El estreno liguero, con el árbitro del Mensajero

Pontevedra
13 de agosto 2015

El Comité Técnico de Árbitros de la Real Federación Española de Fútbol ha designado al asturiano César Ramos Domínguez como colegiado del primer partido de liga de la temporada en Pasarón, el domingo 23 de agosto ante el Guijuelo. Fue el árbitro del polémico Pontevedra-Mensajero en el que los canarios ascendieron en la tanda de penaltis

César Ramos, árbitro del partido por el ascenso entre Pontevedra y Mensajero
César Ramos, árbitro del partido por el ascenso entre Pontevedra y Mensajero / Diego Torrado

Poca sensibilidad ha tenido la Real Federación Española de fútbol con las designaciones arbitrales de la primera jornada de liga en la Segunda División B.

El Comité Técnico de Árbitros ha decidido que el asturiano César Ramos Domínguez sea el encargado de dirigir el partido entre el Pontevedra y el Guijuelo el 23 de agosto en el Estadio Municipal de Pasarón.

En sí mismo esto no debería ser noticia, pero se trata del colegiado del polémico partido entre Pontevedra y Mensajero en el que los canarios eliminaron al equipo granate en los penaltis tras un partido que fue calificado por el entrenador del Pontevedra, Luisito, como "a maior vergoña que vivín nun campo de fútbol".

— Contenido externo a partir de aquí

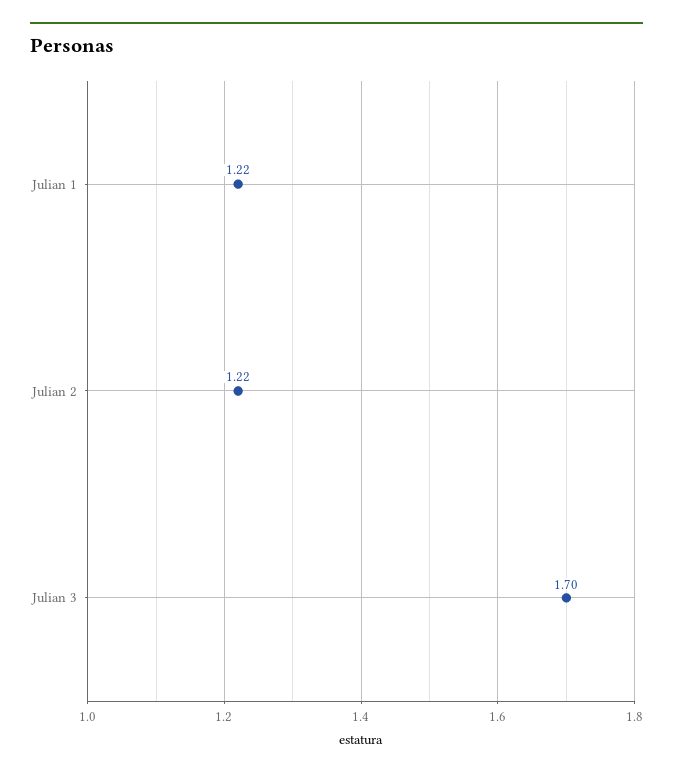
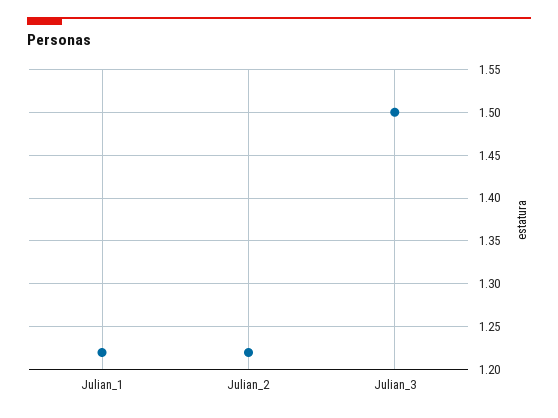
  {
    "Julian 1": 1.22,
    "Julian 2": 1.22,
-   "Julian 3": 1.7
+   "Julian 3": 1.5
  }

Y es que los granates se sintieron claramente perjudicados por las continuas pérdidas de tiempo de los jugadores visitantes que hicieron que "de 120 minutos só se puidesen xogar 30", explicó Luisito aquel fatídico 31 de mayo en la sala de prensa, en el que llegó a declarar que "se digo o que penso me meten no cárcere".

Además jugadores y cuerpo técnico se quejaron en su día del escaso descuento pese a las interrupciones del juego, incluida la lesión del colegiado, y de un gol anulado que hubiese supuesto el ascenso.

Ahora, dos meses y medio después de aquel día, no sólo el trencilla ha ascendido de categoría, sino que se estrenará en Segunda B en el mismo escenario, el Estadio Municipal de Pasarón, tras una decisión difícil de entender por lo reciente de la polémica y las situaciones de tensión que se pueden generar innecesariamente en el estadio pontevedrés.